In [1]:
%env CUDA_DEVICE_ORDER=PCI_BUS_ID
%env CUDA_VISIBLE_DEVICES=1

env: CUDA_DEVICE_ORDER=PCI_BUS_ID
env: CUDA_VISIBLE_DEVICES=1


In [5]:
from transformers import AutoTokenizer
import sys
import torch
import json
from scipy.special import softmax
from transformers import AutoModelForSequenceClassification
import argparse
import pandas as pd

In [6]:
# Load the test datasets from the GitHub repositories (access to them is obtained by request to the AGILE repository owner)

en_ginco = pd.read_json("../../datasets/EN-GINCO-test-dataset/EN-GINCO.jsonl", lines=True)
x_ginco = pd.read_json("../../datasets/X-GINCO-test-set/X-GINCO.jsonl", lines=True)

print(en_ginco.shape, x_ginco.shape)

(272, 4) (790, 6)


In [7]:
en_ginco.head(2)

Unnamed: 0,text,labels,dataset,language
0,Welcome to KBismarck.org! This is a community ...,Information/Explanation,EN-GINCO,English
1,Why graft thrives in postconflict zones <p> A ...,News,EN-GINCO,English


In [9]:
def predict_genre(df_test_name):
    dfs = {
        "en-ginco": en_ginco,
        "x-ginco": x_ginco
    }

    df = dfs[df_test_name]

    texts = df["text"].to_list()

    prediction_list = []

    model = AutoModelForSequenceClassification.from_pretrained("classla/xlm-roberta-base-multilingual-text-genre-classifier")
    model.to("cuda:0")

    tokenizer = AutoTokenizer.from_pretrained("classla/xlm-roberta-base-multilingual-text-genre-classifier")
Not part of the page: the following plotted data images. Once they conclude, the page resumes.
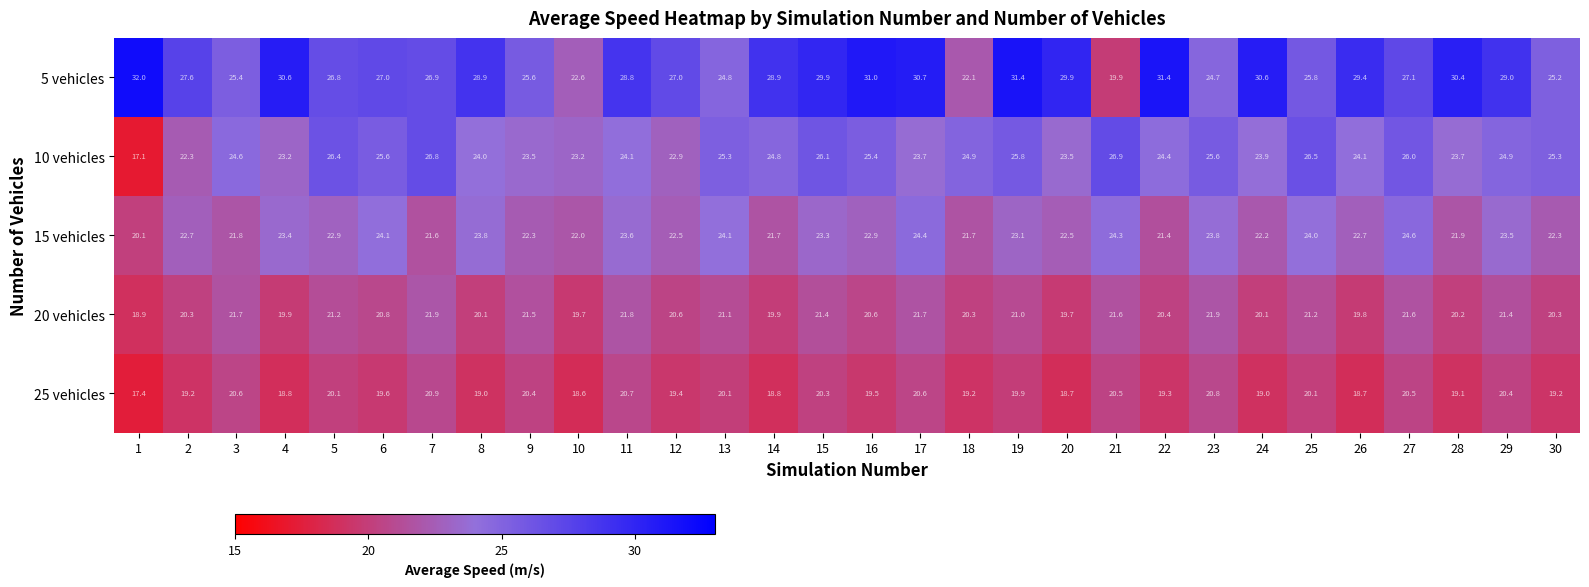

The 20 vehicles series shows 21.7 at 3. True or false?

True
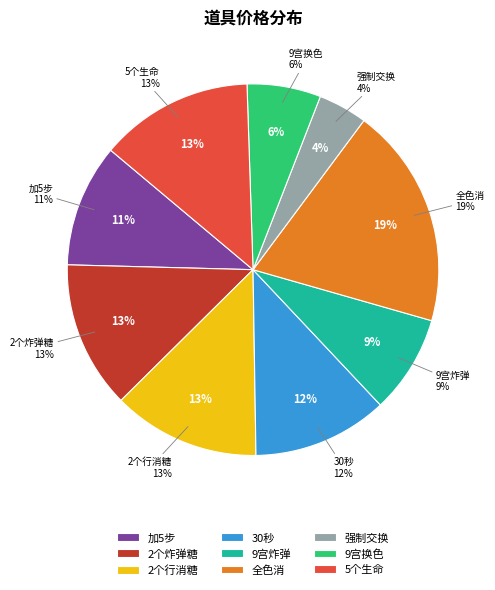

What is the largest slice in the pie chart?

全色消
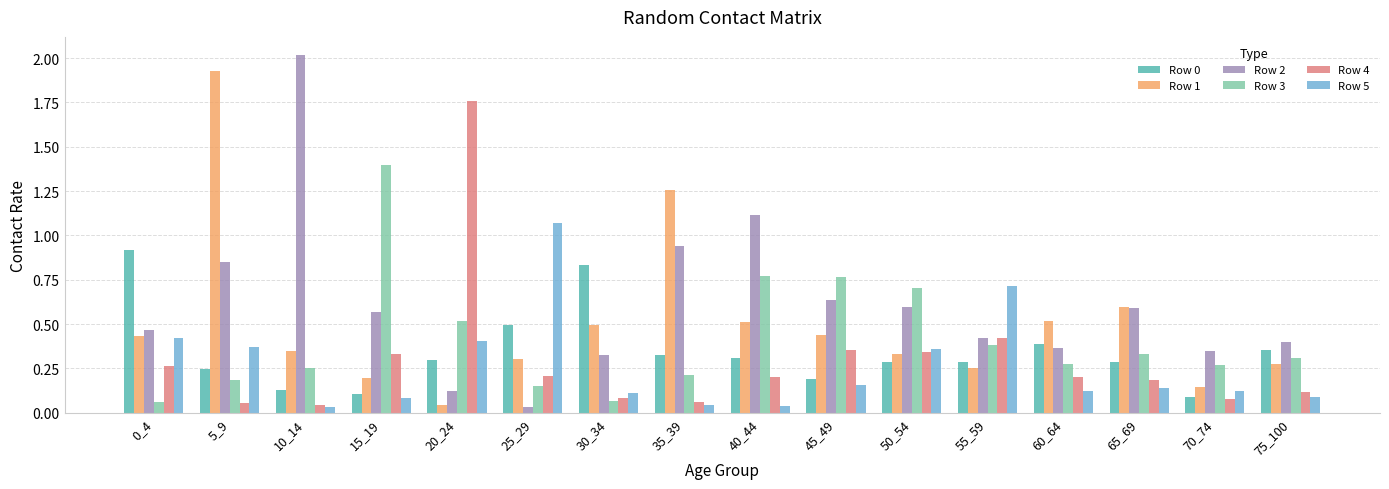

The value of Row 4 at 25_29 is 0.3. True or false?

False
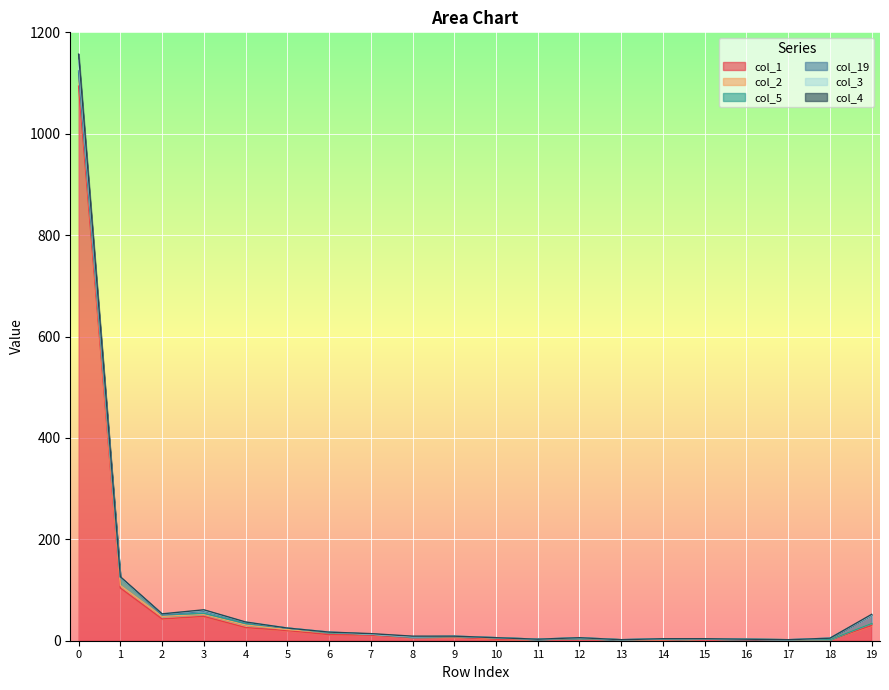

How many values in the col_4 series are below 9?

9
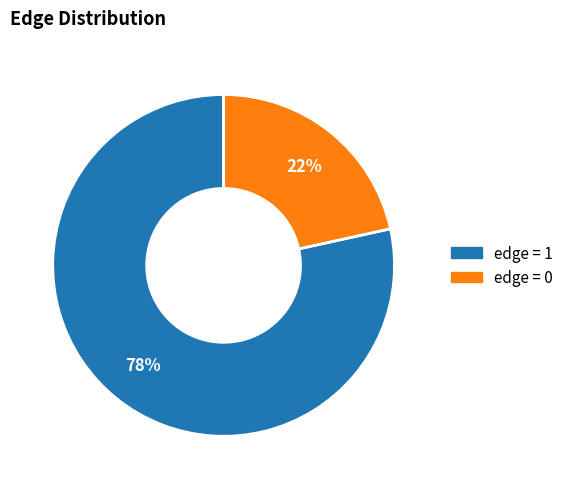

To the nearest percent, what is the average slice percentage?

50%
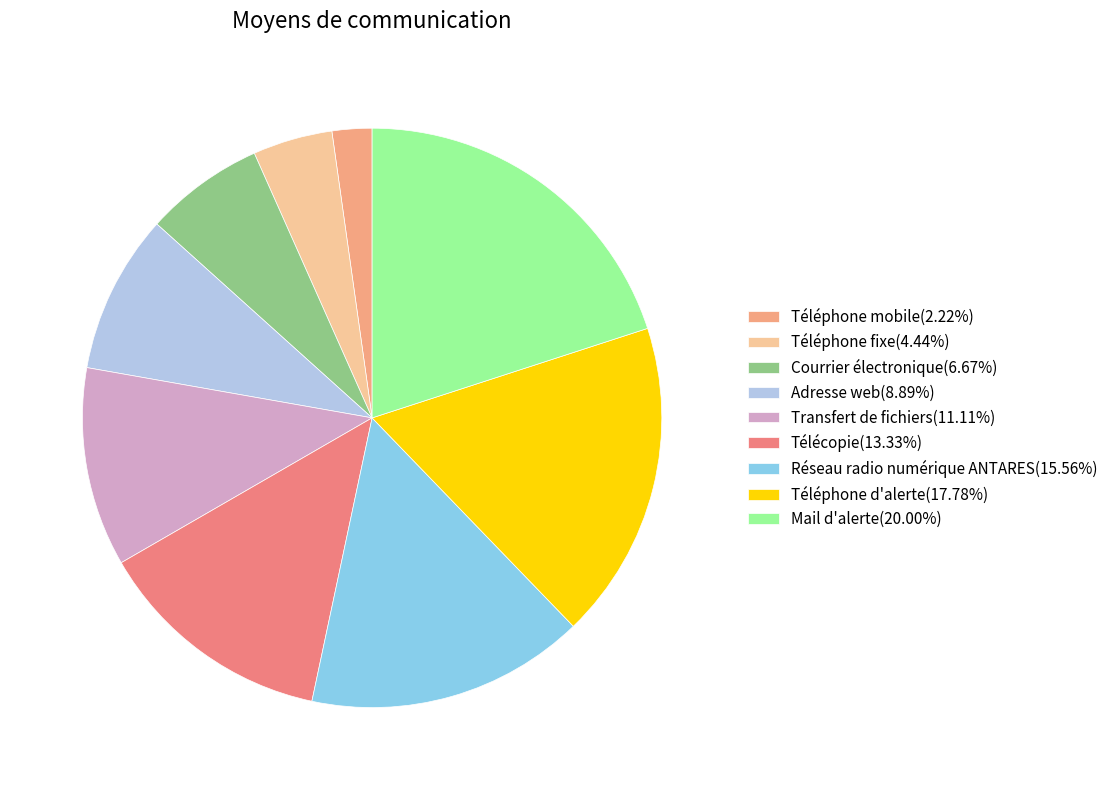

How many slices are in this pie chart?

9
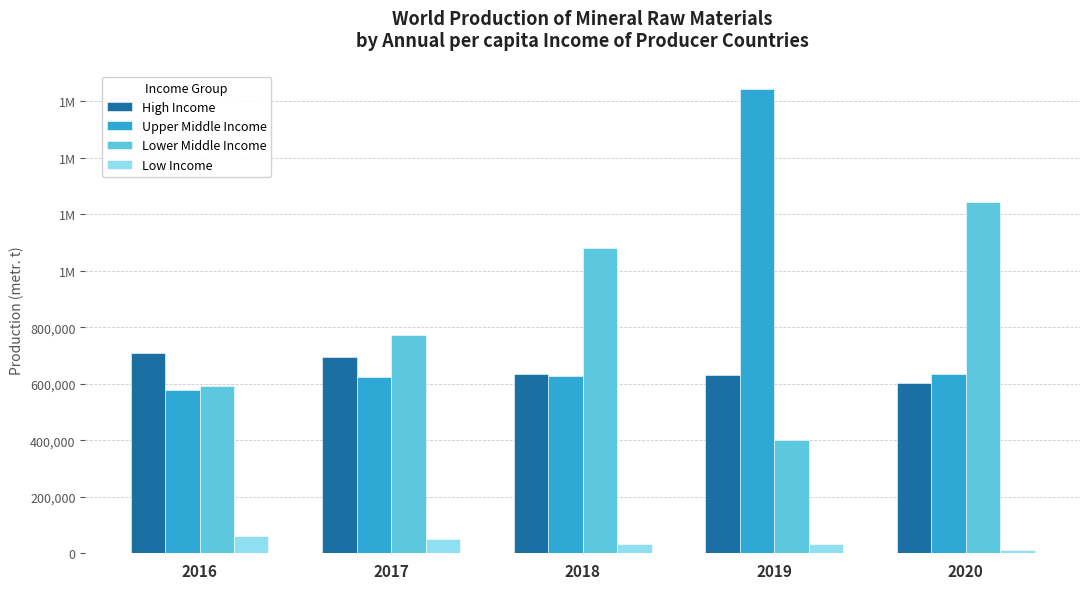

Which series has the largest range (max minus min)?

Upper Middle Income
    labels = ["Other", "Information/Explanation", "News", "Instruction", "Opinion/Argumentation", "Forum", "Prose/Lyrical", "Legal", "Promotion"]

    def transcode(logit):
        cats=sorted(zip(labels,softmax(logit)),key=lambda x:-x[1])
        if cats[0][1]>=0.8:
            label=cats[0][0]
        else:
            label='Mix'
        return label

    inputs = tokenizer(texts, max_length=512, truncation=True, padding=True, return_tensors="pt").to("cuda:0")

    with torch.no_grad():
        logits = model(**inputs).logits

    for idx in range(len(logits)):
        current_logit = logits[idx].tolist()
        prediction_list.append(transcode(current_logit))
    
    # Create a json with results

    current_results = {
        "system": "X-GENRE classifier",
        "predictions": [
            {
            "train": "X-GENRE (train split)",
            "test": "{}".format(df_test_name),
            "predictions": prediction_list,
            }
        ]
        }

    # Save the results as a new json
    with open("submissions/submission-{}-{}.json".format("X-GENRE", df_test_name), "w") as file:
        json.dump(current_results, file)

    print("Classification with {} on {} finished.".format("X-GENRE", df_test_name))

In [10]:
predict_genre("en-ginco")

Classification with X-GENRE on en-ginco finished.


In [11]:
predict_genre("x-ginco")

Classification with X-GENRE on x-ginco finished.